Our healthcare system has a few problems.
It’s not in crisis, but there are some areas we could improve.
There are a number of people without health insurance, perhaps as many as 47 million, or 16% of the US population. It’s not clear whether that can be reduced to zero, or even if it should. Like the unemployment rate, the mobility of American workers will inevitably result in a bit of “friction” in the system.
There is some percentage of the US population which makes a conscious choice NOT to purchase healthcare. That number might be as high as 5%.
However, one of the most obnoxious elements of the healthcare bill now pending in congress has been the proposal to stigmatize, penalize, and forcibly enroll individuals who choose not to buy health insurance.
There’s been a charge that parts of the system are characterized by greed. There are for-profit healthcare providers, and for-profit health insurance companies, and they do seek to make a profit. This is not evil. The proper check on greed is competition, not government regulation.

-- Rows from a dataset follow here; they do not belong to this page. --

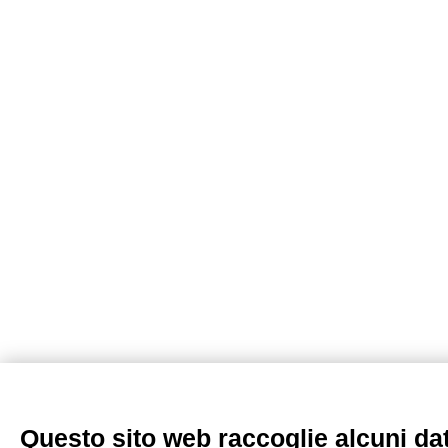
Questo sito web raccoglie alcuni dati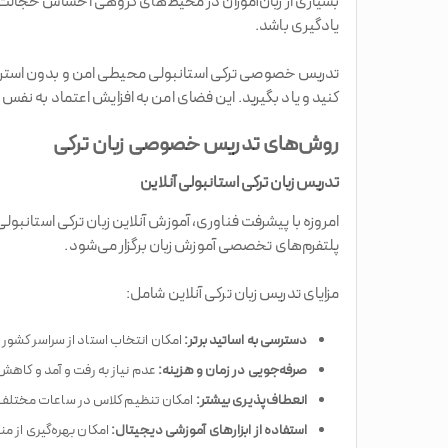
بسیاری از زبان‌آموزان در محیط‌های گروهی احساس خجالت و
یادگیری باشد.
تدریس خصوصی ترکی استانبولی محیطی امن و بدون استرس برا
کنید و یاد بگیرید. این فضای امن به افزایش اعتماد به نفس 
روش‌های تدریس خصوصی زبان ترکی
تدریس زبان ترکی استانبولی آنلاین
امروزه با پیشرفت فناوری، آموزش آنلاین زبان ترکی استانبو
پلتفرم‌های تخصصی آموزش زبان برگزار می‌شود.
مزایای تدریس زبان ترکی آنلاین شامل:
دسترسی به اساتید برتر:
امکان انتخاب استاد از سراسر کشور یا حتی استاد tive
صرفه‌جویی در زمان و هزینه:
عدم نیاز به رفت و آمد و کاهش
انعطاف‌پذیری بیشتر:
امکان تنظیم کلاس در ساعات مختلف ر
استفاده از ابزارهای آموزشی دیجیتال:
امکان بهره‌گیری از من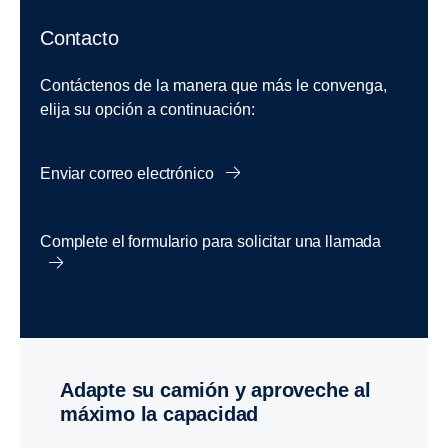
Contacto
Contáctenos de la manera que más le convenga,
elija su opción a continuación:
Enviar correo electrónico
Complete el formulario para solicitar una llamada
Adapte su camión y aproveche al
máximo la capacidad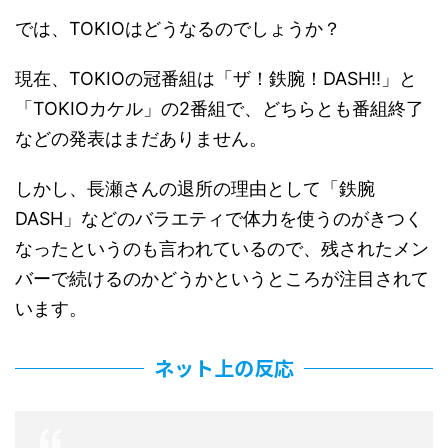
では、TOKIOはどうなるのでしょうか？
現在、TOKIOの冠番組は「ザ！鉄腕！DASH!!」と
「TOKIOカケル」の2番組で、どちらとも番組終了
などの発表はまだありません。
しかし、長瀬さんの退所の理由として「鉄腕
DASH」などのバラエティで体力を使うのがきつく
なったというのも言われているので、残されたメン
バーで続けるのかどうかというところが注目されて
います。
ネット上の反応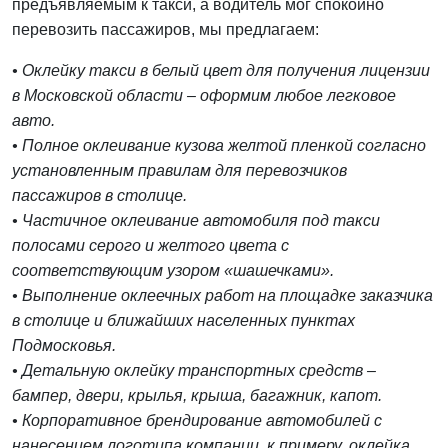
предъявляемым к такси, а водитель мог спокойно
перевозить пассажиров, мы предлагаем:
• Оклейку такси в белый цвет для получения лицензии
в Московской области – оформим любое легковое
авто.
• Полное оклеивание кузова желтой пленкой согласно
установленным правилам для перевозчиков
пассажиров в столице.
• Частичное оклеивание автомобиля под такси
полосами серого и желтого цвета с
соответствующим узором «шашечками».
• Выполнение оклеечных работ на площадке заказчика
в столице и ближайших населенных пунктах
Подмосковья.
• Детальную оклейку транспортных средств –
бампер, двери, крылья, крыша, багажник, капот.
• Корпоративное брендирование автомобилей с
нанесением логотипа компании, к примеру, оклейка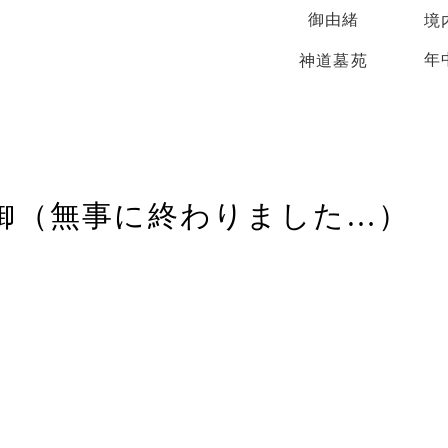
御由緒
境
年
神道墓苑
御（無事に終わりました…）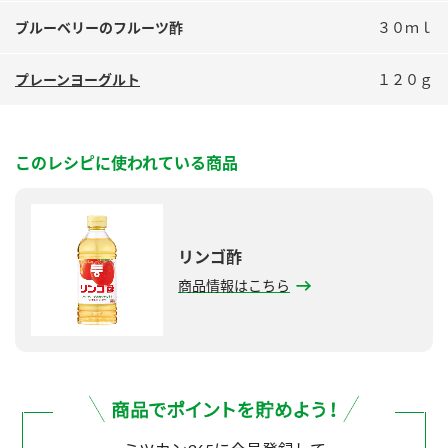
鍋奉行マニュアル
ミツカン公式通販
ブルーベリーのフルーツ酢
３０ｍｌ
ミツカンのCM
キッザニア東京「ぽん酢工房」
プレーンヨーグルト
１２０ｇ
ロングセラー商品 ＋ おすすめレシピ
人気商品 ＋ おすすめレシピ
このレシピに使われている商品
検索
リンゴ酢
業務用サイト
ミツカングループについて
製造所固有記号一覧
商品情報はこちら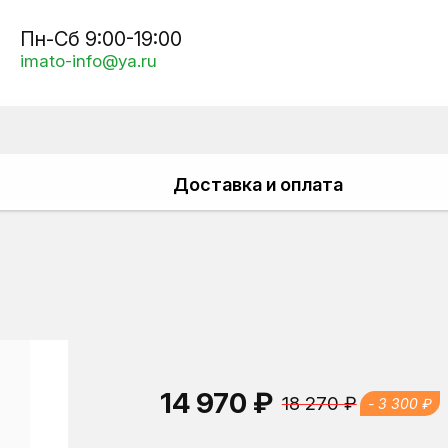
Пн-Сб 9:00-19:00
imato-info@ya.ru
Доставка и оплата
14 970 ₽
18 270 ₽
- 3 300 ₽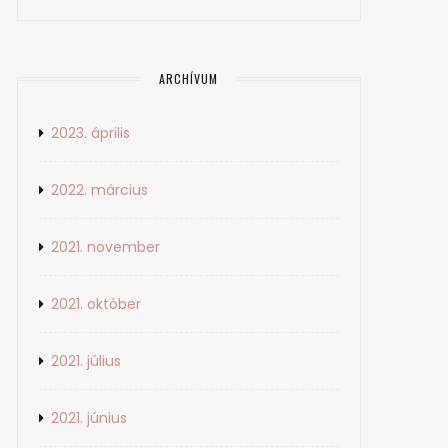
ARCHÍVUM
2023. április
2022. március
2021. november
2021. október
2021. július
2021. június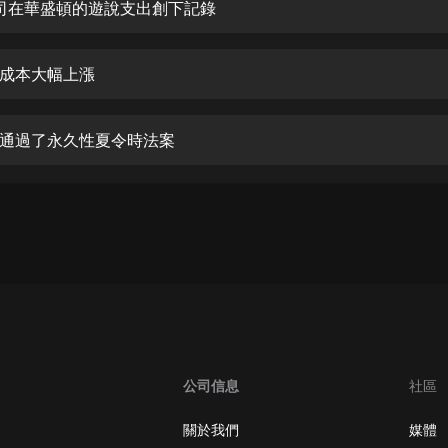
生命科學篇1-2·猴子警長科學探案記|
 公司在華盛頓的遊說支出創下記錄
寶寶巴士科普
寶寶巴士
成本大幅上漲
【新民間劇場】我的老千江湖｜ 有聲
的紫襟｜ 魔幻千手
有聲的紫襟
通過了永久性夏令時法案
《夜色鋼琴曲》
夜色鋼琴曲趙海洋
太荒吞天訣丨熱血玄幻丨紫襟領銜有
聲劇
有聲的紫襟
嫡女貴嫁 | 一刀蘇蘇團隊制作 | 古言
宮鬥重生爽文 多人有聲劇
一刀蘇蘇
公司信息
社區
中國大案紀實 | 每日一驚案！真實案
件恐怖刑偵尚文
關於我們
媒體
大舌頭尚文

In fact, it is impossible to eliminate greed by regulation. You can only temper, harness, channel, and control greed by creating a market in which there are incentives for efficiency. In short, the game must be structured so that greed impels competitors to seek to lower costs so they can increase their market share.
President Obama and the Democrats have set out to do just the opposite. They are about to replace a competitive market with a government-monopoly bureaucratic system.
The problems with the health care system are the result of too little competition, too much government regulation, and a structure that lets health care consumers spend other people’s money.
The solution proposed by the President will reduce competition, add government regulation, and allow health care consumers to tap and spend the resources of the federal government rather than their own.
It will make things worse, far worse, if it is adopted.
And the American people are beginning to realize it. Let us hope that Congress figures it out as well before they enact a system that would be a huge mistake that would likely wreck both our economy and the federal budget.